As far as this story goes, Kyaligonza insisted that he could only speak to Army Chief of Staff Smith Opon Acak, who happened to be out of the country. As they waited for him to return, Kyaligonza escaped, mbu he tied bedsheets together for a rope, and let himself down from a window and into the dark streets. He returned to the bush an angry man, believing that he had been fingered for death.
Cynics say that the Makindye beating might have snapped a few wires and caused his endless shenanigans. But the truth is that he is just a naughty man who revels in infamy.
The people of Hoima are all too familiar with his recurring slapping episodes that appear to spare no one; yet for the most part they like him in spite of it, may be even because of it.
In 2016, Octogenarian former Deputy Premier Henry Kajura was determined to stay his retirement by despoiling the NRM Primaries to favour him. In places like Hoima, winning the NRM vote all but guarantees you the parliamentary seat. Kajura’s rival, Lawrence Bategeka, seemed powerless to stop the old man’s well-oiled rigging machine (he often boasted that his money is what votes for him, not the people) until General Kyaligonza stepped in. If the DPC of Hoima police hadn’t stood between the two squabbling NRM giants, Kajura would be the most high profile victim of Kyaligonza’s slap-machine. The general’s intervention caused the vote to be put off, and when it was redone, Kajura was rightly sent to his retirement home.
Much later, at the tail-end of 2018, there was an NRM primary for LC V chairman in the newly created Kikuube district, carved out of Hoima, towards the oil fields. One of the candidates, Alpha Opio had the support of all fellow Bafuruki (migrants) into the district, most of them Bakiga, and he was the strong favourite. Trouble is; he was standing against Banura Kyaligonza, son of the notorious general.
Enter the slap machine! This time he stirred up the locals with tribal sentiments and that, along with a few slaps to put the Bafuruki in line, and an inflated number of voters, ensured that his son won.
Not too long ago, an overloaded truck got stuck in Hoima, along Fort Portal road. It was a rainy day and the driver, fearing that he would get completely stuck in the mud if he moved to the roadside, decided to park right in the middle. A line of cars soon built up behind him. Drivers pleaded with him to move aside but he was adamant, saying “ffena tugende kusula wano”.

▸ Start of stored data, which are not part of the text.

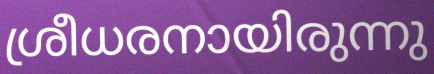
ശ്രീധരനായിരുന്നുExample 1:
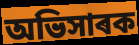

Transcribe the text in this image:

অভিসাৰক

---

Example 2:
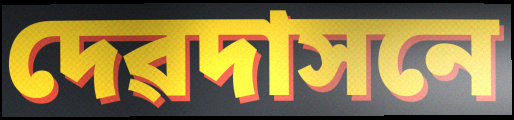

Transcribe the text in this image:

দেৱদাসনে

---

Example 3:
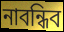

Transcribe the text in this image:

নাবন্ধিব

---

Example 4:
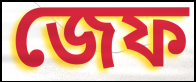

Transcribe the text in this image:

জেফ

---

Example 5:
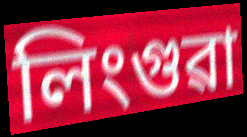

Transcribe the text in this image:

লিংগুৱা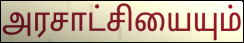
அரசாட்சியையும்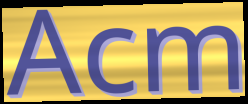
Acm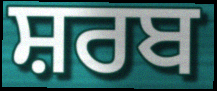
ਸ਼ਰਬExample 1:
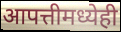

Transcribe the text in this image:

आपत्तीमध्येही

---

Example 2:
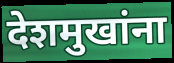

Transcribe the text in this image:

देशमुखांना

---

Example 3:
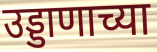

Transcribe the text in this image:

उड्डाणाच्या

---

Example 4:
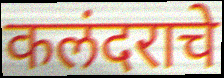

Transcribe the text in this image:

कलंदराचे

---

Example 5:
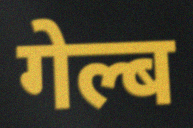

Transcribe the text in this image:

गेल्ब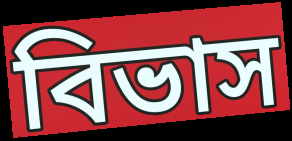
বিভাসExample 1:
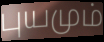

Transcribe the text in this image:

புயமும்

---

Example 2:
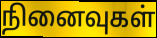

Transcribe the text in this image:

நினைவுகள்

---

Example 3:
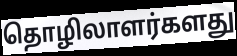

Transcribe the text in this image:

தொழிலாளர்களது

Unfortunately for him, one of the people held up behind him was Kyaligonza. The general ordered his boys to park the truck at the roadside, then he pulled out a gun and blasted all its tyres, front and back.
“You can now spend the night there since it’s what you wanted,” he said as he entered his land cruiser and sped off. He lives for such moments.
One radio presenter who was reporting what happened at the aforementioned LC V elections in Kikuube was told that the general was waiting outside the station. He escaped through a back door and ran to former Bishop of Hoima Diocese His Lordship Edward Baharagate, a gregarious fatherly character loved by everyone.
That’s the other thing about Kyaligonza. He is a staunch Catholic and reveres the church’s hierarchy. The Bishop is the only one who can, and often does, tame the raging general.
The negative media attention and a threat of a parliamentary probe might shake lesser mortals. Not Kyaligonza. He exults in it. He has probably framed the newspaper front pages on which he appeared slapping that traffic cop. He has arrived!
Finally his notoriety has gotten the attention it deserves.
Accept my apologies for a late rant… or I will slap you.